In this Dermatology Times Expert Perspectives video series episode, Elizabeth Buzney, MD, a dermatologist at Brigham and Women's Hospital and part of Mass General Brigham Dermatology in Boston, Massachusetts, outlines the clinical hallmarks that separate erythropoietic protoporphyria (EPP) from other photosensitivity disorders

When evaluating patients with photosensitivity, clinicians often anchor their diagnosis to visible skin findings. In EPP, that instinct can mislead. Unlike most primary photodermatoses, EPP produces strikingly few objective findings — during a flare or after one.

"EPP [has] very little in the way of skin findings during the flare, or afterwards," Buzney said.

This absence of rash is one of EPP's most diagnostically important features, and one that sets it apart from conditions that frequently appear on the differential.

How EPP Compares to Other Photodermatoses

Polymorphous light eruption (PMLE), one of the most commonly encountered photosensitivity disorders, presents with papules and plaques accompanied by intense pruritus. Solar urticaria produces wheals in response to light exposure — again, a visible, itch-driven reaction. Chronic actinic dermatitis manifests as persistent eczematous changes with lichenification.
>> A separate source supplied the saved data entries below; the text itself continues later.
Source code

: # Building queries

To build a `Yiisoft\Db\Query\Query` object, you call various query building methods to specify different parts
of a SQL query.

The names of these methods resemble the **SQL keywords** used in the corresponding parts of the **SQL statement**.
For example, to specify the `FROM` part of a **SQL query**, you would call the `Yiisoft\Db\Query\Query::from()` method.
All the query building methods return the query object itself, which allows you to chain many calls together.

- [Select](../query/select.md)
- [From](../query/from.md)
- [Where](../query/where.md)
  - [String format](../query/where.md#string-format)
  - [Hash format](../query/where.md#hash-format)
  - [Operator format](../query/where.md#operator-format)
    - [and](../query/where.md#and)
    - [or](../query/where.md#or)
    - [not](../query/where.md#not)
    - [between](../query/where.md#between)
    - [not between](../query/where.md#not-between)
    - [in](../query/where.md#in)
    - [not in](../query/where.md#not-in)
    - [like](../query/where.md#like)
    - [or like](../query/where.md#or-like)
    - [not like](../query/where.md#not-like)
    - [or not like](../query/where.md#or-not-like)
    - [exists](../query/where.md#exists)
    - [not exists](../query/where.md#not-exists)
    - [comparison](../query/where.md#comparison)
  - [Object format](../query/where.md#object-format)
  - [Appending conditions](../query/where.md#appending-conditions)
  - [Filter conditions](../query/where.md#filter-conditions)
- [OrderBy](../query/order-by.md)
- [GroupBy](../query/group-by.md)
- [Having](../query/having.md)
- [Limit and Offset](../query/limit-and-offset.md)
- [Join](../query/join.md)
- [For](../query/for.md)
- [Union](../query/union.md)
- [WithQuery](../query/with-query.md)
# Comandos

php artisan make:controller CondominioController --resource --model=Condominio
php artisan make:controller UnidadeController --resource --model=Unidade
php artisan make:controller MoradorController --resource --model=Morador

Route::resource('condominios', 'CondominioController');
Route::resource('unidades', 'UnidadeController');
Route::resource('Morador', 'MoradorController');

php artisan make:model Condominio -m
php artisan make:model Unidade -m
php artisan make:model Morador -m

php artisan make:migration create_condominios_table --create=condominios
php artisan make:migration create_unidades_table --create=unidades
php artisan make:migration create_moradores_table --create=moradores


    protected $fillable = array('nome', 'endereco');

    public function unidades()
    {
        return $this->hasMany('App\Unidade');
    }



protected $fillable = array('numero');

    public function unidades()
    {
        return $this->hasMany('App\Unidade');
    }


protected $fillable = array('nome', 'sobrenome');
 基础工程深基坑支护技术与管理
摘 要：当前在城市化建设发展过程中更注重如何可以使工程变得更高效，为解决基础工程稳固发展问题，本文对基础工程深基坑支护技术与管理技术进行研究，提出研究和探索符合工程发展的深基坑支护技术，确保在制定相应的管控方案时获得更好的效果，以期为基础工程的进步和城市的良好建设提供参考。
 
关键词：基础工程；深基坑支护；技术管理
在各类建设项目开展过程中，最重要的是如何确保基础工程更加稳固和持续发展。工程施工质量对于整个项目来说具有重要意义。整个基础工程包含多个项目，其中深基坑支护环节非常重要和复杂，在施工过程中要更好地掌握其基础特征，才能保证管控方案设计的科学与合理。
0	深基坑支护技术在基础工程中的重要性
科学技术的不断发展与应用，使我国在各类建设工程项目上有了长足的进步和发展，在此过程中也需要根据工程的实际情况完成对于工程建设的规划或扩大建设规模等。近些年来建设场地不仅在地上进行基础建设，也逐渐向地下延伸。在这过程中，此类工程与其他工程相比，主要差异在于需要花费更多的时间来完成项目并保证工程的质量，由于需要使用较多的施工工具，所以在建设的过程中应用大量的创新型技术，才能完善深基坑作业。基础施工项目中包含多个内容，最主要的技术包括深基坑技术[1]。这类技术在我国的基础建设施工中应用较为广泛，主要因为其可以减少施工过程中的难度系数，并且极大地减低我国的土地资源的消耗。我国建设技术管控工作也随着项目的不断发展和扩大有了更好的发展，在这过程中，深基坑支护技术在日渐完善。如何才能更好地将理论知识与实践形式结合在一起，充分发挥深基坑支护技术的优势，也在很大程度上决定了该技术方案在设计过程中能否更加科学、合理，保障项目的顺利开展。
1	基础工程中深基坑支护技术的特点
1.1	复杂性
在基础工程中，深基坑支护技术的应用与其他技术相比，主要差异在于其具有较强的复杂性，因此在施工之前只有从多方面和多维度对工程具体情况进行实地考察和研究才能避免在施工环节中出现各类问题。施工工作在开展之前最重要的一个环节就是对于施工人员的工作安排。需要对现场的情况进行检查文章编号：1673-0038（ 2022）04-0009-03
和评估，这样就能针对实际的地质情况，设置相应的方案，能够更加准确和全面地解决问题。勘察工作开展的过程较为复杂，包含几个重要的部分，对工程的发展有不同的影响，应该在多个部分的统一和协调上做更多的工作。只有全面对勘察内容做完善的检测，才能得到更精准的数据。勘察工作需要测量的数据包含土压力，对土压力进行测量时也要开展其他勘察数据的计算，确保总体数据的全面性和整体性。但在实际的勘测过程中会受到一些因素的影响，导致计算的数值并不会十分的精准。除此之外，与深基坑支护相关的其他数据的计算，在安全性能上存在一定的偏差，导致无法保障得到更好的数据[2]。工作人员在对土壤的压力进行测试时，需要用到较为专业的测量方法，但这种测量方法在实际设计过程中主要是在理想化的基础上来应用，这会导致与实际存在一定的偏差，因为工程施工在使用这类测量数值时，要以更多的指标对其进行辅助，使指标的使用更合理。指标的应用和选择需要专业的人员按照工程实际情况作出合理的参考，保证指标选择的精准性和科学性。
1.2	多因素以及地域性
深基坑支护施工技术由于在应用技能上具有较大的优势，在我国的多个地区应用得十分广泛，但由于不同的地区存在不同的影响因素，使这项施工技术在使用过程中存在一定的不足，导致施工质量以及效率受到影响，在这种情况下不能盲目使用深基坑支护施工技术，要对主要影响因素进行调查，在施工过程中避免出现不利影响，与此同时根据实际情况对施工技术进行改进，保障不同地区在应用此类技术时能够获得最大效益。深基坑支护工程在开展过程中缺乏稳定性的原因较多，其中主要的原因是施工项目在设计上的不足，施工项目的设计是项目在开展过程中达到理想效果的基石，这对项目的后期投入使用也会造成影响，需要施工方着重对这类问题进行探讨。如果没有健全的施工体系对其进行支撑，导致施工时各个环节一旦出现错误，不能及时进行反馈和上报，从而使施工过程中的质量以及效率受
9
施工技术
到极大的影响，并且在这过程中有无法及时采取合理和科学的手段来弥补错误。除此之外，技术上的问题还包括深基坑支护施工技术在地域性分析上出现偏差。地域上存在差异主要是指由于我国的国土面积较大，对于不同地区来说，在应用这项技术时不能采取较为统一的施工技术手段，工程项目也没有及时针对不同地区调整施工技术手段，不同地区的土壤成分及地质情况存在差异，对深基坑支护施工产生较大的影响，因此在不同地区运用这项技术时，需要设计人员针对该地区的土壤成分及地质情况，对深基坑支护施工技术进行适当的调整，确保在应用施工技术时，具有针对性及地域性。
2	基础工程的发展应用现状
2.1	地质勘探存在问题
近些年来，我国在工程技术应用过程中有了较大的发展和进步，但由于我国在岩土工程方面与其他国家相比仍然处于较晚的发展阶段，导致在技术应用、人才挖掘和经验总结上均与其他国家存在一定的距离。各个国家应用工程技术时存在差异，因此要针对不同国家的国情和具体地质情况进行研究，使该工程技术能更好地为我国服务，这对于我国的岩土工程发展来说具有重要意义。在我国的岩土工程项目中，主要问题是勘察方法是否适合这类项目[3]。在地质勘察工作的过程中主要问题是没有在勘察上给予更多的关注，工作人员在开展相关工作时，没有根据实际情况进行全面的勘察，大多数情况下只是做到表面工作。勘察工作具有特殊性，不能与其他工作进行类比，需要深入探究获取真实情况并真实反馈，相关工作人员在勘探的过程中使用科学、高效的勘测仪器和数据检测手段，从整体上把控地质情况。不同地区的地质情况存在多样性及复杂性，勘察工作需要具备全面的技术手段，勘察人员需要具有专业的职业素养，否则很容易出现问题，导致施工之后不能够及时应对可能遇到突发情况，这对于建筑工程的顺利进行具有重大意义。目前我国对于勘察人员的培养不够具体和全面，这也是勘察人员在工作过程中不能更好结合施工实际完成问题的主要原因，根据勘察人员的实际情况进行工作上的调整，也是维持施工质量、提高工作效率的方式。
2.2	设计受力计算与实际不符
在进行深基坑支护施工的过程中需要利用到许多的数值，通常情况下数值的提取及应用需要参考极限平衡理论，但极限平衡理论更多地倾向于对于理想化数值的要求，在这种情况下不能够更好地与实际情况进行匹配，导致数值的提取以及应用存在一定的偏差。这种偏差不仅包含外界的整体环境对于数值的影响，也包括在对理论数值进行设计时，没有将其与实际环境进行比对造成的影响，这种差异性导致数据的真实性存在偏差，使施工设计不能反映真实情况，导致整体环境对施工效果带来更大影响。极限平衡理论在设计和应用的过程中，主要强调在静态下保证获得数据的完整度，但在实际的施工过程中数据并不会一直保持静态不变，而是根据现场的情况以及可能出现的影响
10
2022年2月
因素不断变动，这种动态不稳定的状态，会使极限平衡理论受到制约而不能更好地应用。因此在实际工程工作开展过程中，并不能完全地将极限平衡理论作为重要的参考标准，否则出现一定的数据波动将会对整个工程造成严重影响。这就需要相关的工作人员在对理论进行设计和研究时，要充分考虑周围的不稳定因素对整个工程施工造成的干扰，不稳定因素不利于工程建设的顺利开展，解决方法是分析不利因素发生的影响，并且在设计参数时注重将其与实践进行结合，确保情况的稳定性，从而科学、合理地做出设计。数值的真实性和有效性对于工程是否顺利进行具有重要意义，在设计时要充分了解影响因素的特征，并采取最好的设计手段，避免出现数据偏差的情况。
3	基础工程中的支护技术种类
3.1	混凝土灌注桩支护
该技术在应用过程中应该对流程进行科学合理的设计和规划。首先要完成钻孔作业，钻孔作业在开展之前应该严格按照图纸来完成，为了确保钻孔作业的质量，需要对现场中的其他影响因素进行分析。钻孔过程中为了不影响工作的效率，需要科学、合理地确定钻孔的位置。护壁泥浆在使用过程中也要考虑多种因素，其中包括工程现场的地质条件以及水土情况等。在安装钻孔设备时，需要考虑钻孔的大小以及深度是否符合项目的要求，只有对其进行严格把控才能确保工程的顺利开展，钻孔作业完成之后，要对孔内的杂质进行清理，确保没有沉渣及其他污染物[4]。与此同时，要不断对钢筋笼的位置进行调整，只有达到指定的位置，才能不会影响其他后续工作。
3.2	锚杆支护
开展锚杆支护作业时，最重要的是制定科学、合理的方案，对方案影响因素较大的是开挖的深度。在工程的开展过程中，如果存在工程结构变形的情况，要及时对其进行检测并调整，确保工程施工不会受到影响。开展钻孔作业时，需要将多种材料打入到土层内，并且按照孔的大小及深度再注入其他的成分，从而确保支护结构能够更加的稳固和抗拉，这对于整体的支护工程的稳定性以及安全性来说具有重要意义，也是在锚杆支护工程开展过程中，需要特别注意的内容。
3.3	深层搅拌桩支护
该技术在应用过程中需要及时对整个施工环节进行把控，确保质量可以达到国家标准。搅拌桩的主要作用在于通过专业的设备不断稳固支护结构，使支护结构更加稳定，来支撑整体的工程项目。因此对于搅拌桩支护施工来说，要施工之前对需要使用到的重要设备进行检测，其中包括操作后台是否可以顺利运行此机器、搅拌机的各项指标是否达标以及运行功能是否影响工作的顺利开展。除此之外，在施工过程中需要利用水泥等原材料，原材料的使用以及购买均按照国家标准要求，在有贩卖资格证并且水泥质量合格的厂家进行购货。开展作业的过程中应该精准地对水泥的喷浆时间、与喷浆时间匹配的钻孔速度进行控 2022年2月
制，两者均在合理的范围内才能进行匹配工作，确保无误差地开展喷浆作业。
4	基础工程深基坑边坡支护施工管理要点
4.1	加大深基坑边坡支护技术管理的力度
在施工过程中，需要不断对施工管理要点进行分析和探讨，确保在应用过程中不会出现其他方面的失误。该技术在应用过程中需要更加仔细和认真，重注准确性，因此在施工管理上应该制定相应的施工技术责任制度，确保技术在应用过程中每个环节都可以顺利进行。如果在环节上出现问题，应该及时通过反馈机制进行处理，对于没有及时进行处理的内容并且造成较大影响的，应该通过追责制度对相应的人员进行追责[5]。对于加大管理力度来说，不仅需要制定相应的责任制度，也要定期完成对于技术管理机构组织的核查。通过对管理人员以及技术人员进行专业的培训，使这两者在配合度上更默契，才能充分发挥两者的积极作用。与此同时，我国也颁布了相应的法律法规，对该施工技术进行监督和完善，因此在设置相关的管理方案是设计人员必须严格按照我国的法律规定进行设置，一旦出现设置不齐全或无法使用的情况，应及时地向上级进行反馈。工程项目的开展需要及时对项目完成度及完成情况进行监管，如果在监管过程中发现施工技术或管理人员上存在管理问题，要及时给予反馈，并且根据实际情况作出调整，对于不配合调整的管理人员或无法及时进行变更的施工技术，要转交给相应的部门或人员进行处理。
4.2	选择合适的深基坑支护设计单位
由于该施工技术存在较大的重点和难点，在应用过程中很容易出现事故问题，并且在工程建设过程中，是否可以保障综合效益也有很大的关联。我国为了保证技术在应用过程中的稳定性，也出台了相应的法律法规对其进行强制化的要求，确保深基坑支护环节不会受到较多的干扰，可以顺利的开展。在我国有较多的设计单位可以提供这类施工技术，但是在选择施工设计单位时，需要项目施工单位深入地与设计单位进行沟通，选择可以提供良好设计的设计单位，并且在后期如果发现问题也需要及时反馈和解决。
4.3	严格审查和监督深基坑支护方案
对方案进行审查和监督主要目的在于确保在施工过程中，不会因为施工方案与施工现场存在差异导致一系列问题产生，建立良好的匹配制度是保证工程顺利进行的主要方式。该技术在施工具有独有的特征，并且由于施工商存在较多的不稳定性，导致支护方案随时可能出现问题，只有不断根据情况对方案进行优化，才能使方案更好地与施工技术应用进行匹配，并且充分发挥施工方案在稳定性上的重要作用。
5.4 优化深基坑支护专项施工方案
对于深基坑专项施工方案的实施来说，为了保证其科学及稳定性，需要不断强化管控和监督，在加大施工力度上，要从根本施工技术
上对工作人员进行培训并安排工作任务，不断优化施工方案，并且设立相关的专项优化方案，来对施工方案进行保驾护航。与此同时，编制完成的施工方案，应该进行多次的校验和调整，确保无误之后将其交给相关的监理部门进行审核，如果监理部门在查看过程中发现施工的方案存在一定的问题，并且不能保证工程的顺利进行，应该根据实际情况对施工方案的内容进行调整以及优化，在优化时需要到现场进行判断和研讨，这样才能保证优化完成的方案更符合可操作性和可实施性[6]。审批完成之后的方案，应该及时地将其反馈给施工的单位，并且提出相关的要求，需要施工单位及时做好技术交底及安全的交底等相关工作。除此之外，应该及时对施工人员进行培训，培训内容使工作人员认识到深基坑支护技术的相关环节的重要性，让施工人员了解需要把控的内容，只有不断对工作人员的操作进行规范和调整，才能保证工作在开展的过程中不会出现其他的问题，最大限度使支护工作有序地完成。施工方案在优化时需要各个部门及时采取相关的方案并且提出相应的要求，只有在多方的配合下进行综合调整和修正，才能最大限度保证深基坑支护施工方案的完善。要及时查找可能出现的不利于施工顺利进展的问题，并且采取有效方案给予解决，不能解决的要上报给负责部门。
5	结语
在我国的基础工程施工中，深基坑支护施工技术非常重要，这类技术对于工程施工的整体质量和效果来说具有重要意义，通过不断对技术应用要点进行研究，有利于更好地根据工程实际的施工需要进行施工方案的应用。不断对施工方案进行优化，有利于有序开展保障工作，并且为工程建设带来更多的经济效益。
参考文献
Lupus photosensitivity carries its own hallmarks: malar distribution, scale in subacute cutaneous lupus, and post-inflammatory changes.

As Buzney said, EPP fits none of these patterns.

Pain as the Defining Feature

What EPP patients do experience is pain. Not the itch-predominant discomfort of most photodermatoses, but a severe, deep, neuropathic-like burning that is disproportionate to any visible findings.

"The patients may say that they cannot continue exposure for another second — they have to get out of the sun immediately," Buzney noted.

Critically, this pain can persist for hours to days following even brief light exposure, distinguishing EPP from a typical sunburn. EPP is also driven predominantly by visible light rather than ultraviolet wavelengths, a distinction that further separates it from PMLE and solar urticaria, which are more commonly triggered by UV exposure.

Recognizing this clinical profile of absent rash, severe pain, prolonged duration, and visible-light sensitivity is essential for timely and accurate EPP diagnosis.